START Extracted information

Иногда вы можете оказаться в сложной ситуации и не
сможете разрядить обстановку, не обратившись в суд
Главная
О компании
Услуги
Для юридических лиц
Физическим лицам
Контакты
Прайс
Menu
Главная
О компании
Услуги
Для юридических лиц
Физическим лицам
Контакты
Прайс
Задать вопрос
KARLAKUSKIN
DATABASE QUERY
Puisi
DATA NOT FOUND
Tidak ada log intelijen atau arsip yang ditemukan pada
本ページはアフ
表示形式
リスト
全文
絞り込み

END Extracted information

### Assignment
Quote the data above in full, changing nothing.

### Finished task
Иногда вы можете оказаться в сложной ситуации и не
сможете разрядить обстановку, не обратившись в суд
Главная
О компании
Услуги
Для юридических лиц
Физическим лицам
Контакты
Прайс
Menu
Главная
О компании
Услуги
Для юридических лиц
Физическим лицам
Контакты
Прайс
Задать вопрос
KARLAKUSKIN
DATABASE QUERY
Puisi
DATA NOT FOUND
Tidak ada log intelijen atau arsip yang ditemukan pada
本ページはアフ
表示形式
リスト
全文
絞り込み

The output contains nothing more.